Они осмотрели всю квартиру – метр за метром, шкаф, стол, кровать, каждую щель, каждый кусочек плинтуса, каждую паркетину. Ничего из вещественных доказательств найдено не было.
Садчиков внимательно просмотрел телефоны, записанные на стене, и сказал:
– Попробуем, м-может, по ним выйдем на Назаренко, а?
– Поручи это Вальке, – предложил Костенко. – Подруги бандита заинтересуются молодым сыщиком.
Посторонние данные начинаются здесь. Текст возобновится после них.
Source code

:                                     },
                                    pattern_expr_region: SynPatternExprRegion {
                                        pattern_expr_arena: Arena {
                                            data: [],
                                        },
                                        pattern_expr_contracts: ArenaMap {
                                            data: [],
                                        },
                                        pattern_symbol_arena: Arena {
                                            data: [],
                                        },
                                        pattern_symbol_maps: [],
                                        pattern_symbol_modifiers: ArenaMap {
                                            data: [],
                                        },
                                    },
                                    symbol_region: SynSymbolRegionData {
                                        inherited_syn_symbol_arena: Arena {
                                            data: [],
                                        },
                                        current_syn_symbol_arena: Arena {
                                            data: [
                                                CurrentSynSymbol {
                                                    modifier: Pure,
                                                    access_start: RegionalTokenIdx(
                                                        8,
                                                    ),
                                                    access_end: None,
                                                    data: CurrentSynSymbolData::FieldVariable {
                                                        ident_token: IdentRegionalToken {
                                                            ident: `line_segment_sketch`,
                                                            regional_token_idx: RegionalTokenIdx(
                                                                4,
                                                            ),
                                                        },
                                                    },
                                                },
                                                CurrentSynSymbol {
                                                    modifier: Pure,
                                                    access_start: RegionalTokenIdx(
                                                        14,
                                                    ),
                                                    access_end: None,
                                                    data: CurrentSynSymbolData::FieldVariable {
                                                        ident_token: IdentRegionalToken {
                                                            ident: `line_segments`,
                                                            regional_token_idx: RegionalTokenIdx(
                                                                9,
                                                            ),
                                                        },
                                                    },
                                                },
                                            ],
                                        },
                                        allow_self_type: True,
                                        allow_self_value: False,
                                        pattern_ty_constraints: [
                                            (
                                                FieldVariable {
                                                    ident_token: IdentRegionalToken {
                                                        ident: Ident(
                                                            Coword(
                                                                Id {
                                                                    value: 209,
К вечеру выяснилось, что телефоны женщин, записанные на стене карандашом, принадлежали подругам Читиной сестры Ксении, три месяца назад выехавшей к мужу в Иркутское геологическое управление. Заниматься ими для дальнейшей проверки было поручено группе Дронова, а Садчиков, Костенко и Росляков начали «отрабатывать» связи Читы по Институту цветных металлов и золота, где он учился шесть лет назад, до того, как был отчислен за академическую неуспеваемость с третьего курса. На курсе учились сто шестнадцать человек. В той группе, где Чита специализировался по разведке серебряных месторождений, занимались восемь человек. Пятеро, получив распределение, разъехались по стране – в Сибирь, Киргизию и на Чукотку.
В Москве остались трое: Никодим Васильевич Гипатов, Владимир Маркович Шрезель и Виктор Викторович Кодицкий.
Гипатов
Он сидел дома в голубой, заглаженной пижаме, босиком и писал последнюю главу своей кандидатской диссертации. В комнате было тихо и прохладно. Только жужжал вентилятор, поворачивая пропеллерообразную морду то направо, то налево.